Adichie: I felt like that was really honest. I think as a reader I would have disbelieved if you’d written a wonderful, communist, crusading, human rights person. But the way that it’s done, we as readers are forced to confront the humanity of these Nigerians. It’s very subtle, but I think it’s still very powerful because what’s being done, that’s what we’re being shown. They are playing their music too loud and the police come and harass them.

Aw: They’re playing their music. “Too loud” is what the police say.

Adichie: Of course. But this is what I remember thinking: that this is how the psychology of trauma works because a tiny part of me thought maybe don’t play your music so loud and I think sometimes I find myself becoming complicit.

Aw: That’s what I wanted to do with the book.

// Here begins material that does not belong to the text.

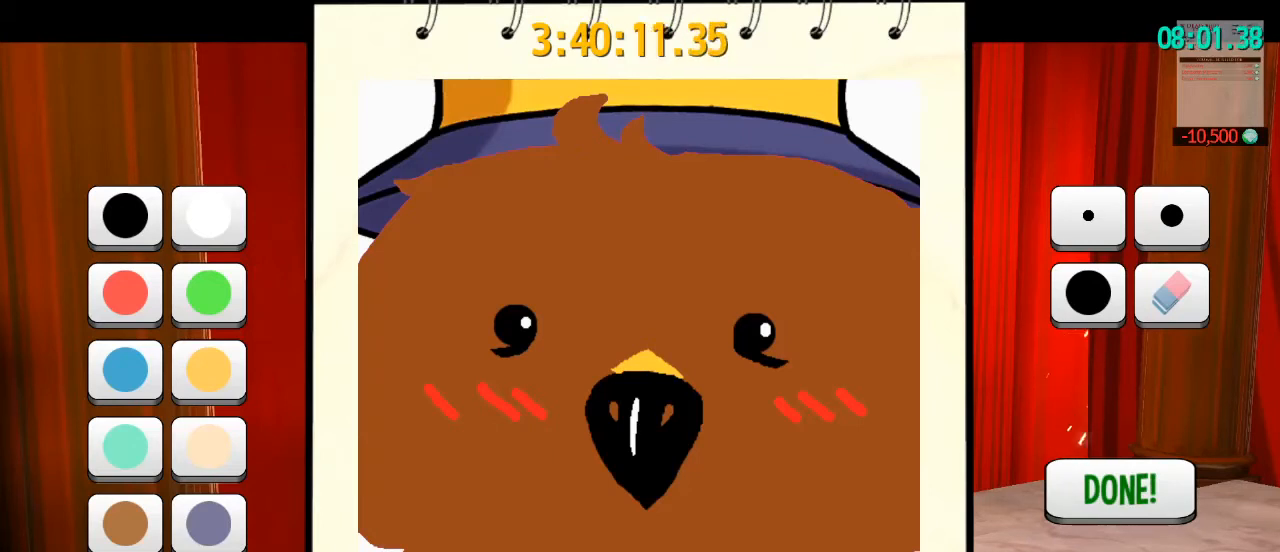
{"keys": ["e"], "mouse": [], "events": [[100, "c", "down"], [200, "c", "up"], [400, "e", "down"]]}
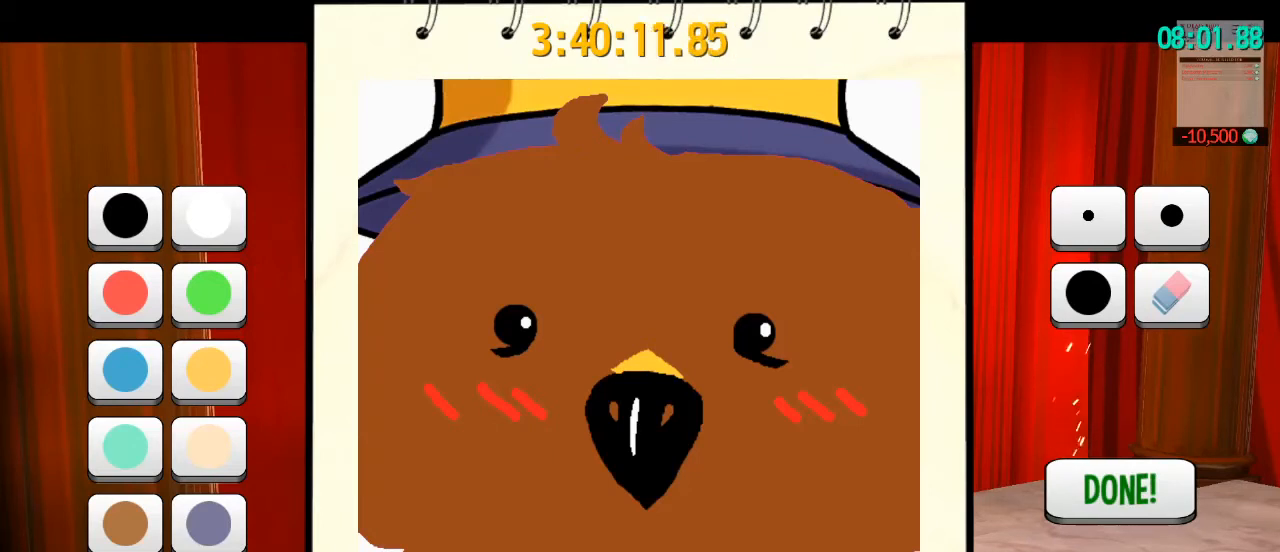
{"keys": [], "mouse": [], "events": [[67, "s", "down"], [133, "e", "up"], [167, "s", "up"]]}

I wanted the reader to be invited into this whole very uncomfortable and dysfunctional structure and at every point to be complicit in it—to try and tease out why exactly we feel so uncomfortable.

Adichie: I guess injustice has become familiar and almost normal.

Tash Aw was born in Taipei and brought up in Malaysia. He is the author of The Harmony Silk Factory, which was the winner of the Whitbread First Novel Award and the Commonwealth Writers’ Prize for Best First Novel and was long-listed for the Man Booker Prize; Map of the Invisible World; and Five Star Billionaire, also longlisted for the Man Booker Prize in 2013. He is also the author of a memoir of an immigrant family, The Face: Strangers on a Pier, a finalist for the LA Times Book Prize.

Chimamanda Ngozi Adichie is the author of award-winning and bestselling novels, including Americanah and Half of a Yellow Sun; the short story collection The Thing Around Your Neck; and the essay We Should All Be Feminists. A recipient of a MacArthur Fellowship, she divides her time between the United States and Nigeria.